89  

Я зарулила в один из магазинов, торгующих бытовой электротехникой, купила там самый дешевый вариант утюга и поехала на улицу Рагозина.

– Кто там? – донеслось из-за железной двери.

– Здравствуйте, – бодрым речитативом завела я, – мне нужна Выгузова Алевтина Андреевна.

– Слушаю вас, – ответила хозяйка, но не открыла.

– Из собеса беспокоят.

– Зачем?

– Подарок принесли.

– Какой?

– Утюг электрический, с паром, – начала я перечислять функции приобретения, – французского производства, подошва тефлоновая, антипригарная…

Послышался легкий скрип, и в открывшуюся щель выглянула пожилая дама со старомодной прической.

– Вы женщина! – радостно констатировала она. – Заходите. Вот мужчину ни за что бы не впустила. Сейчас времена страшные, за копейку убить могут. Так я не поняла, от кого утюг? Вы ботиночки-то снимите, а то грязи натащите…

Я покорно вылезла из полусапожек, отказалась от порядком засаленных тапочек и пошла за хозяйкой в глубь необъятных апартаментов.

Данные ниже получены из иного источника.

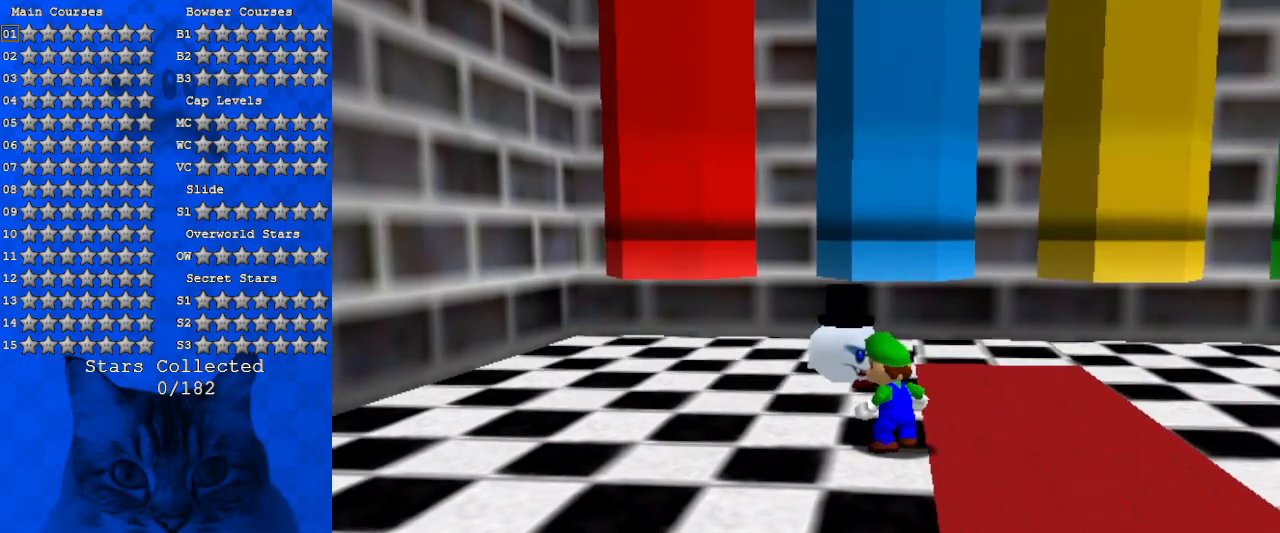
{"keys": [], "events": []}
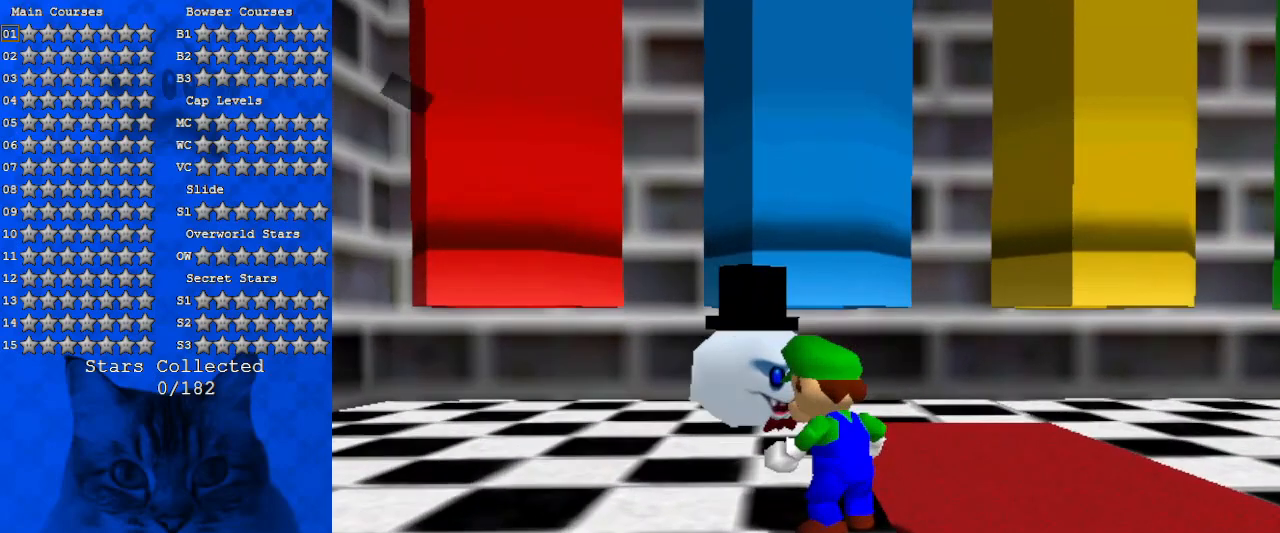
{"keys": [], "events": []}
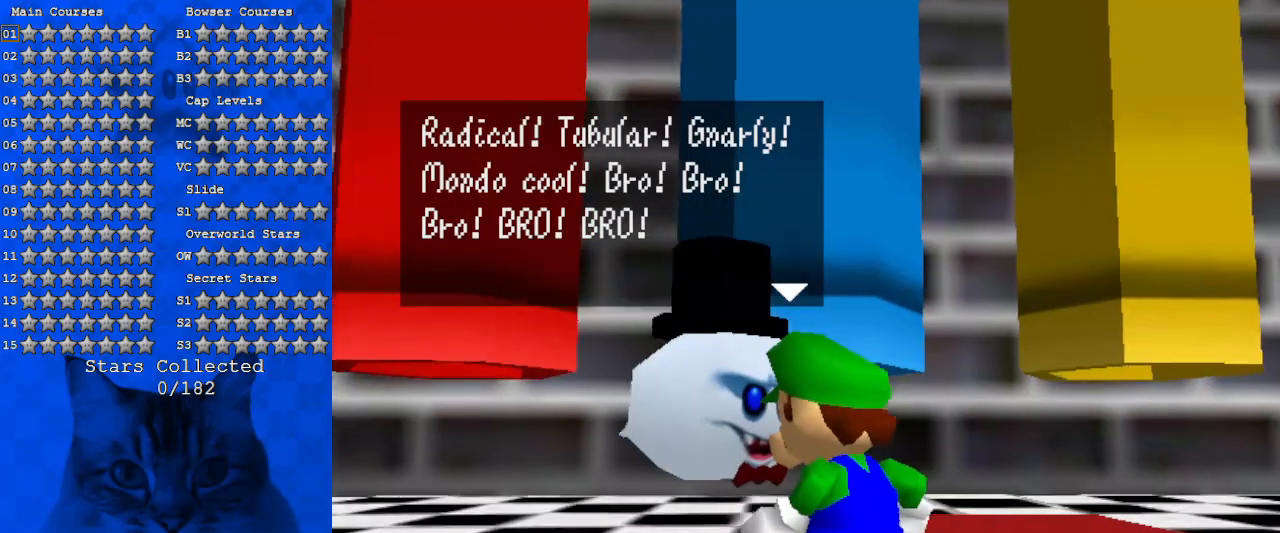
{"keys": [], "events": []}
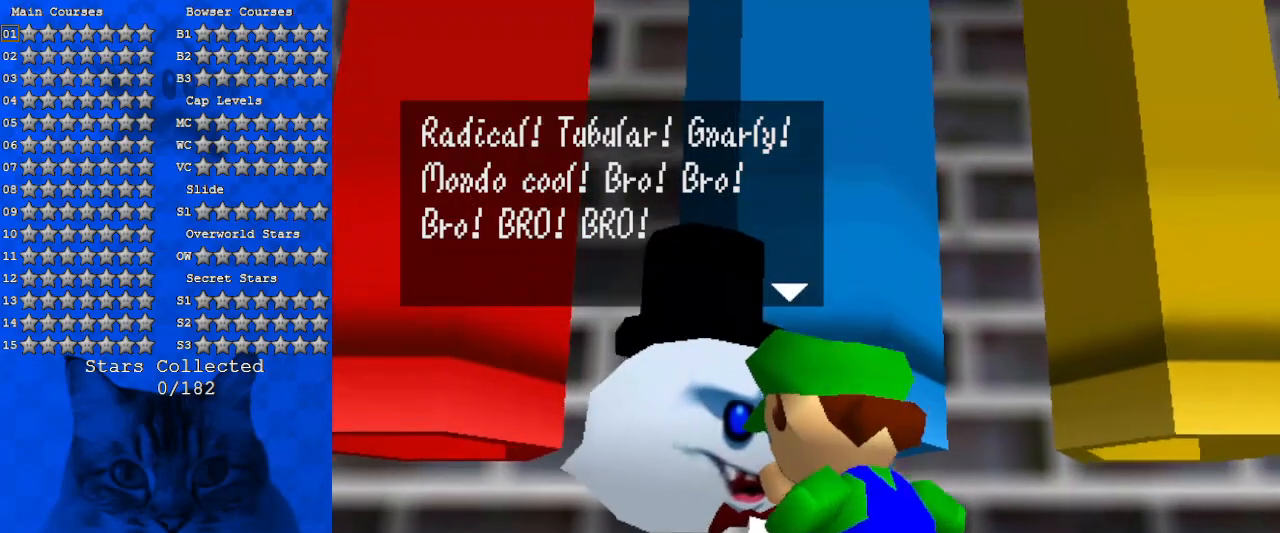
{"keys": [], "events": []}
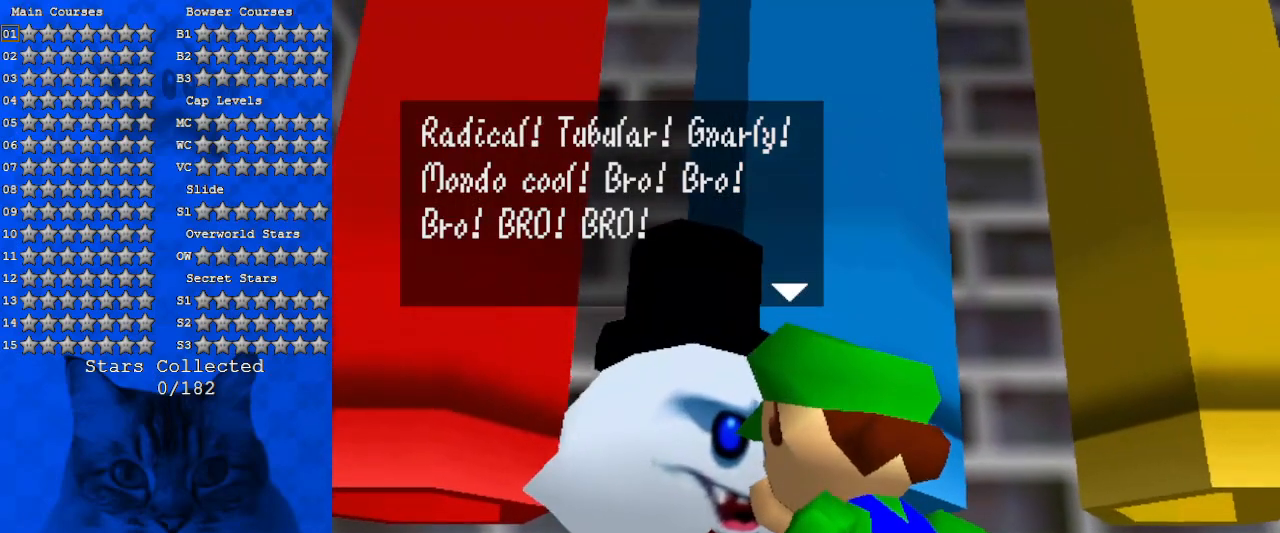
{"keys": [], "events": [[133, "shift", "down"], [266, "shift", "up"]]}
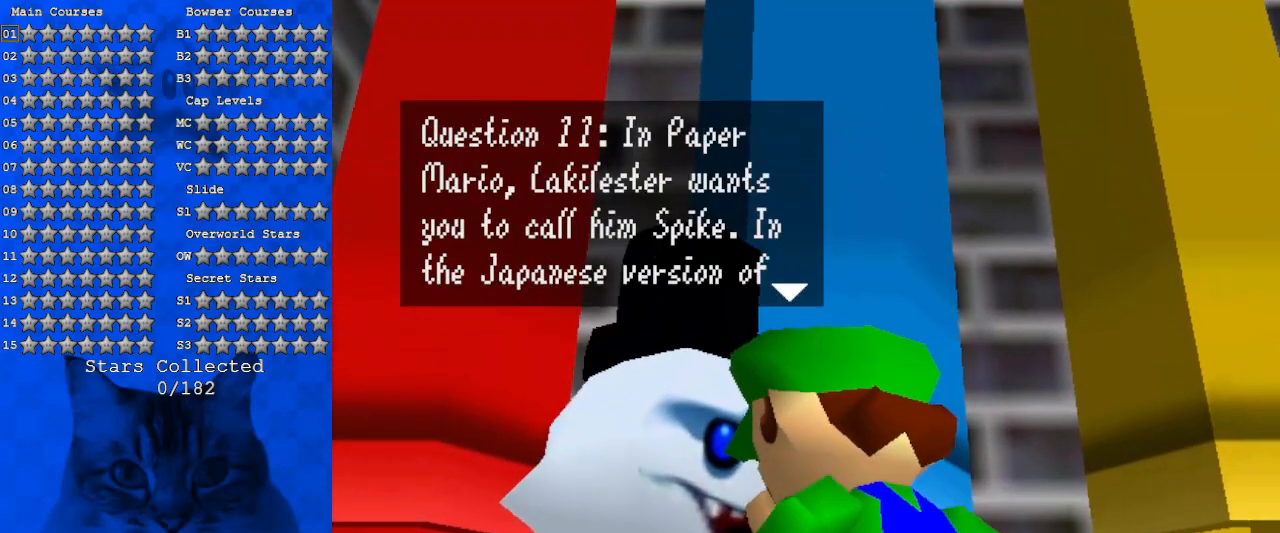
{"keys": [], "events": []}
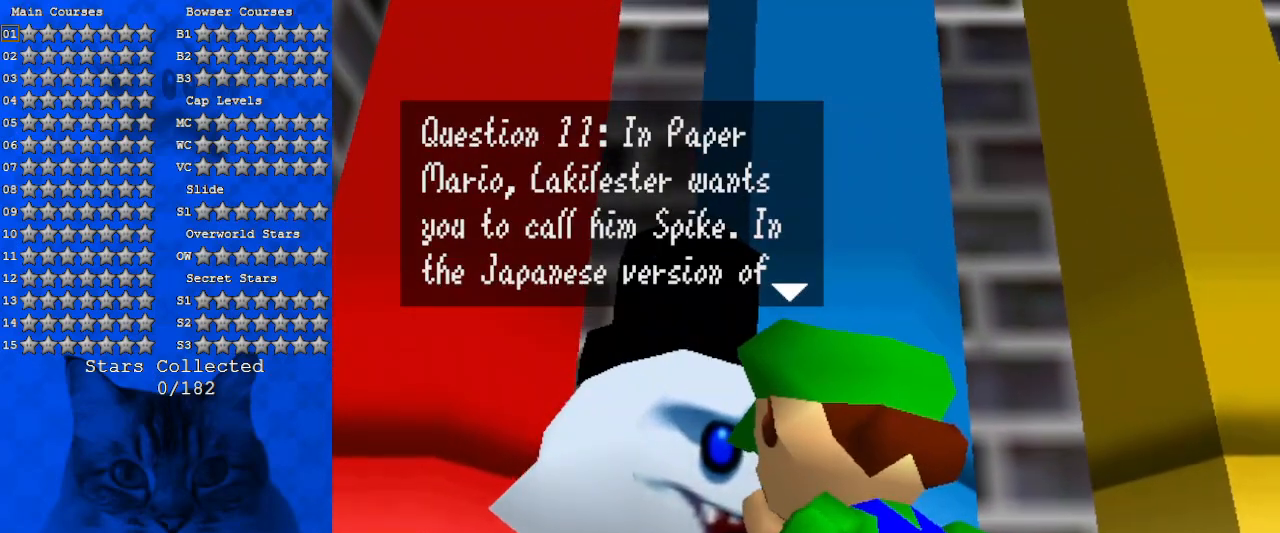
{"keys": [], "events": []}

– Какая у вас квартира огромная, – сказала я, оказавшись в просторной комнате, заставленной старинной мебелью, правда, не в самом лучшем состоянии.

– Единственное, что осталось от Павла Николаевича, моего покойного супруга, – словоохотливо пояснила бабуся. – Была у меня когда-то иная жизнь, да прошла. Хорошо, что Паша до революции скончаться успел, ужаса не увидел. Он-то, наивный, думал, что оставил меня обеспеченной дамой. Знаете, сколько у нас на книжке лежало, когда новая власть реформу назначила? Сто двадцать тысяч советских рублей. Вот так! Павел Николаевич, когда на тот свет уходил, перекрестил меня и спокойно сказал: «Ты, Лина, не экономь, накопил я столько, что тебе на три старости хватит». Но не судьба была хорошо пожить. И трех лет после кончины Павла не прошло, как на эти средства батон хлеба купить уже нельзя было. И что мне делать осталось? Только жильцов пускать. Ладно, вам не интересно. Так что за утюжок?

– Наш собес получил гуманитарную помощь от спонсора, вот теперь раздаем ее одиноким людям.

– Очень мило, – кивнула Алевтина Андреевна. – Утюг – это хорошо. У меня, правда, есть один, но вдруг сломается…

– Конечно, телевизор лучше, – бодро поддержала я завязавшуюся беседу, – или, скажем, холодильник…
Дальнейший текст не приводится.